Mais pourquoi ne s’en prend-on pas aux autres fautifs en matière de pollution ? Interrogé par France Info, Christophe Najdovski, adjoint en charge des transports à la mairie de Paris précise qu’ « il ne s’agit pas de la voiture mais d’une question de transition énergétique en réalité. Notre stratégie vise à définir une ville neutre en carbone à moyen et long terme ». Stratégie qui ne fera cependant pas l’impasse sur une consultation des premiers concernés, les habitants de la capitale. « Notre plan climat sera soumis au printemps aux élus parisiens. J'ai aussi décidé de l'assortir d'une votation citoyenne et je pense que les Parisiens le soutiendront dans leur grande majorité », a expliqué Anne Hidalgo dans un entretien au journal Le Parisien.

 

Zéro émission, vraiment ?

Dans son rapport d’avril 2016, l’Agence de l’Environnement et de la Maitrise de l’Energie - l’ADEME - souligne que « sur l’ensemble de son cycle de vie, la consommation énergétique d’un véhicule électrique est globalement proche de celle d’un véhicule diesel ». En cause ici : un assemblage des batteries très énergivore. Pour Stéphane Lhomme, directeur de l’observatoire du nucléaire, « la fabrication des batteries d’une voiture électrique émet en CO2 l’équivalent de 50 000 à 100 000 km parcourus en voiture essence. Il faut 10 à 15 ans avant que la voiture électrique commence à devenir moins émettrice; or peu de gens gardent une voiture aussi longtemps ». En ce qui concerne les particules fines, les experts s’accordent à dire que près de la moitié de celles qui sont émises par une voiture proviennent des freins, de l’abrasement des pneus et du goudron. En cela, les voitures électriques seraient donc également nocives pour la santé.

## CONSIGNES
1 > Répondez à ces questions sur l'extrait à lire :
(a) Quel poste Christophe Najdovski occupe-t-il à la mairie de Paris ?
(b) À quelle saison le plan climat sera-t-il soumis aux élus parisiens ?
(c) Selon Stéphane Lhomme, combien d'années faut-il avant qu'une voiture électrique commence à devenir moins émettrice ?
2 > Donnez le nom de chaque personne nommée dans l'extrait à lire.

## INFORMATIONS EXTRAITES
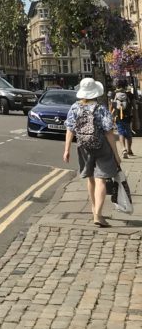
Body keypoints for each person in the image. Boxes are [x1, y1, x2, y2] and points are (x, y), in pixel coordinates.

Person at [63, 77, 121, 227]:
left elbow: (70, 129)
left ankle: (94, 208)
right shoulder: (101, 108)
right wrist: (116, 154)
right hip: (101, 146)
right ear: (95, 92)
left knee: (90, 178)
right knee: (101, 179)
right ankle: (98, 215)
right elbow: (109, 132)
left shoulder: (75, 108)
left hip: (83, 146)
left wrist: (67, 150)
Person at [113, 81, 135, 159]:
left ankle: (123, 149)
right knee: (128, 132)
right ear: (125, 86)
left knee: (121, 132)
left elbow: (112, 106)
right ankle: (129, 150)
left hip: (118, 117)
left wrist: (112, 116)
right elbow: (134, 106)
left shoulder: (114, 94)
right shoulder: (130, 95)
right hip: (128, 117)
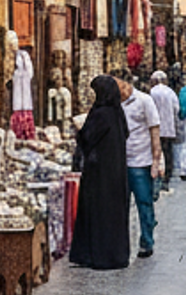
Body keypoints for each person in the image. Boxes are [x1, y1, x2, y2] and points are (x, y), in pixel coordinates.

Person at [69, 75, 130, 270]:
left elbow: (87, 136)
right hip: (116, 171)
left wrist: (79, 129)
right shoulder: (117, 113)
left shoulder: (101, 114)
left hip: (99, 173)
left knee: (98, 212)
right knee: (113, 214)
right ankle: (114, 254)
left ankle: (96, 255)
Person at [113, 70, 162, 258]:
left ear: (128, 84)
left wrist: (156, 162)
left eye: (120, 86)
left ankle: (147, 242)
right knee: (120, 206)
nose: (118, 91)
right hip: (120, 162)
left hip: (141, 161)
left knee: (144, 202)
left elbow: (154, 131)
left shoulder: (144, 101)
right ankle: (120, 245)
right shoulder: (113, 103)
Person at [149, 70, 179, 194]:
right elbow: (176, 108)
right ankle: (166, 180)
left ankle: (155, 180)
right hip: (168, 128)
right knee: (168, 154)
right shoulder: (170, 92)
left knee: (155, 153)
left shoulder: (152, 92)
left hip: (154, 128)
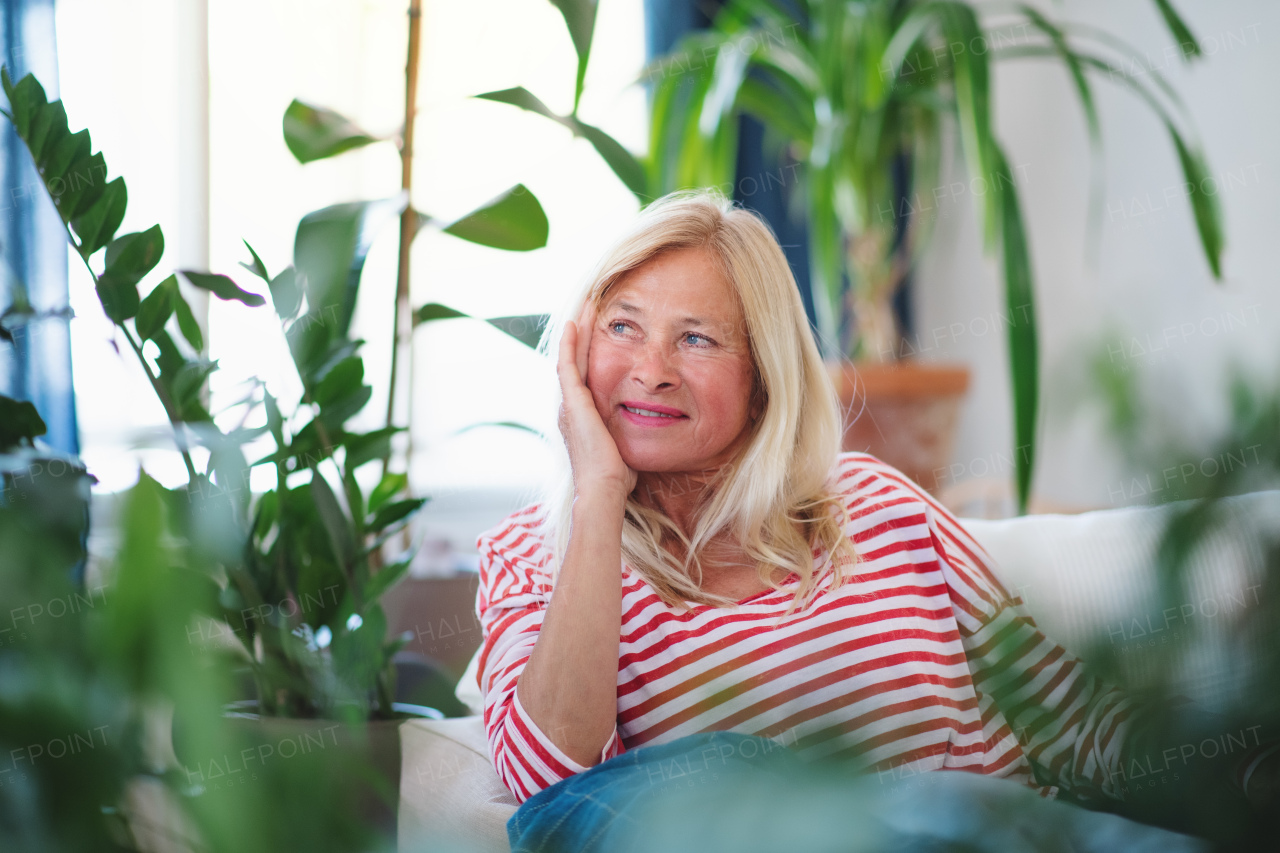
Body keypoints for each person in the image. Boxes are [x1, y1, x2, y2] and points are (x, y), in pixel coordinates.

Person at [471, 190, 1274, 830]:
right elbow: (555, 793)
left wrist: (1235, 765)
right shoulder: (534, 555)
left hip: (982, 831)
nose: (651, 370)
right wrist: (599, 495)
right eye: (622, 327)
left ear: (764, 381)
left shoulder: (876, 505)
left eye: (698, 340)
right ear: (578, 351)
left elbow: (1072, 721)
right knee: (727, 777)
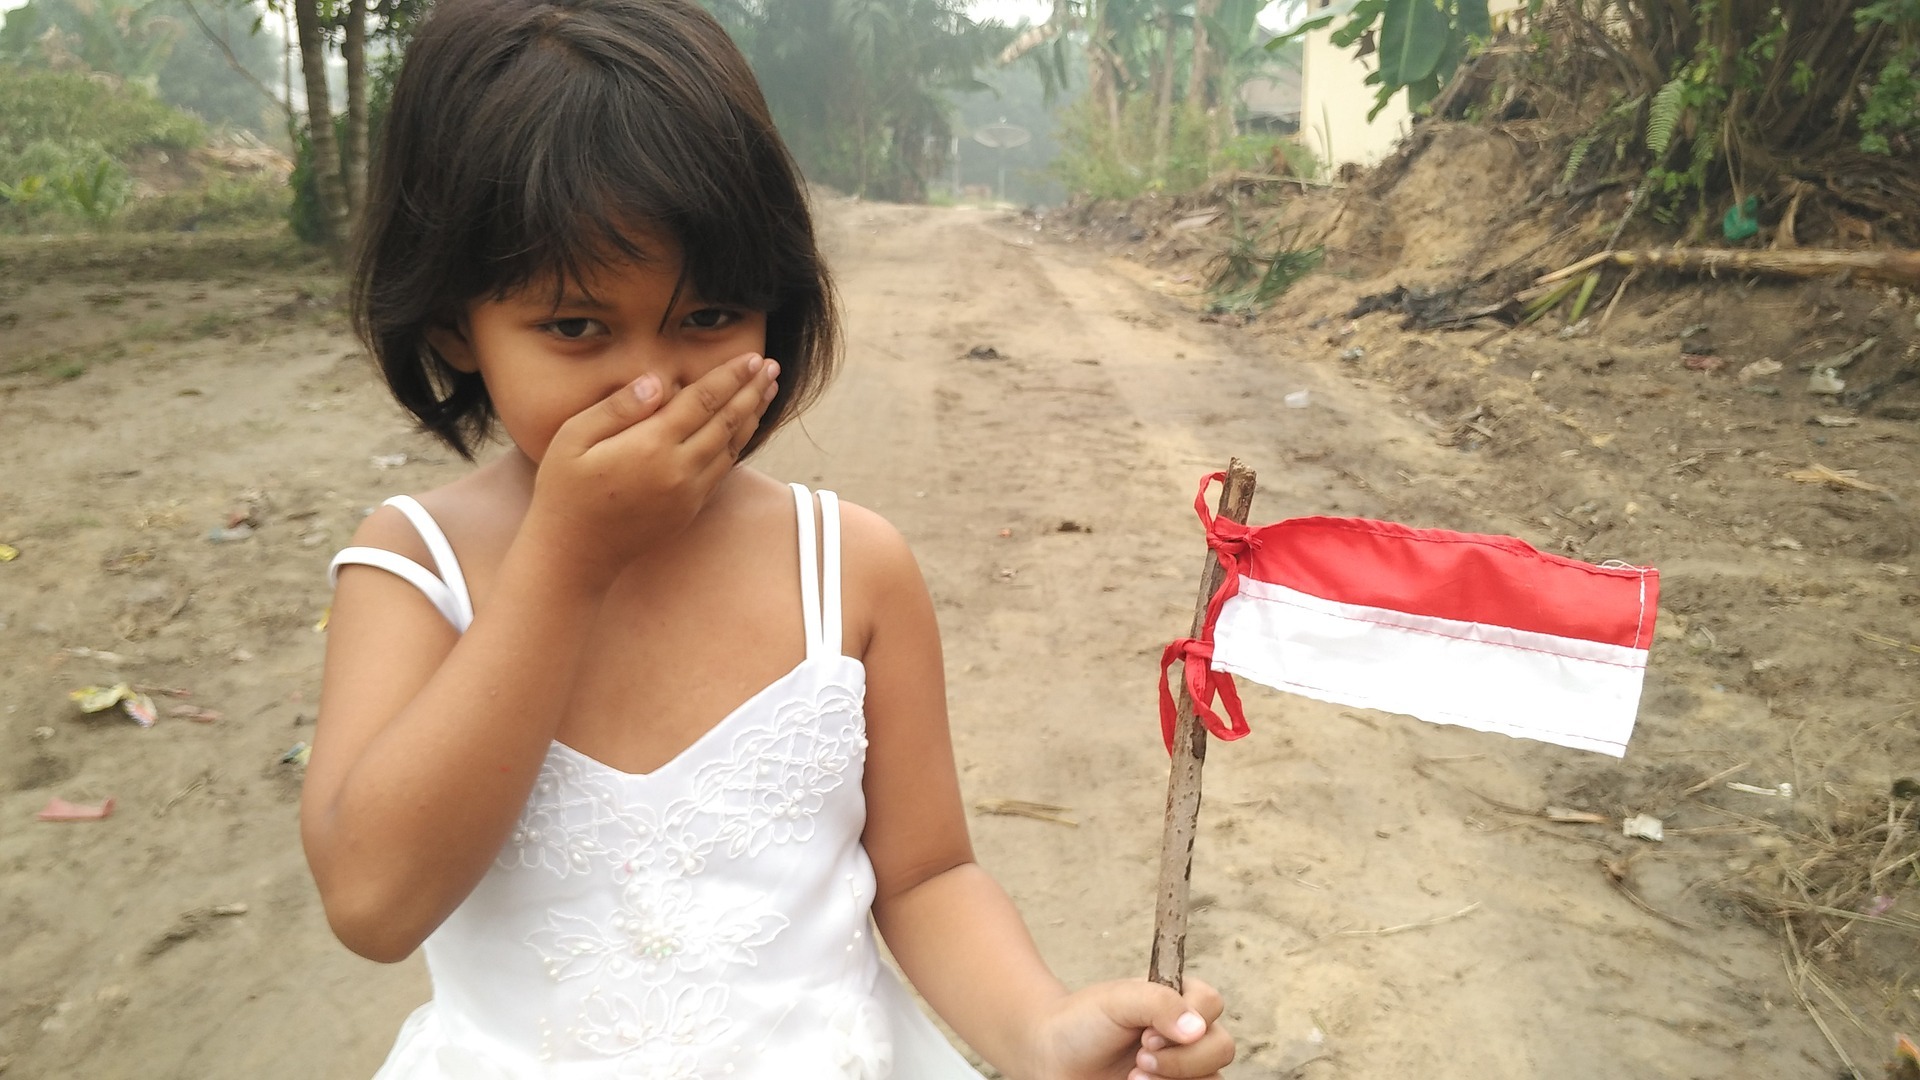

## RÉSULTATS
1 >
(a) Il est adjoint en charge des transports.
(b) Au printemps.
(c) De 10 à 15 ans.

2 > Christophe Najdovski, Anne Hidalgo, Stéphane Lhomme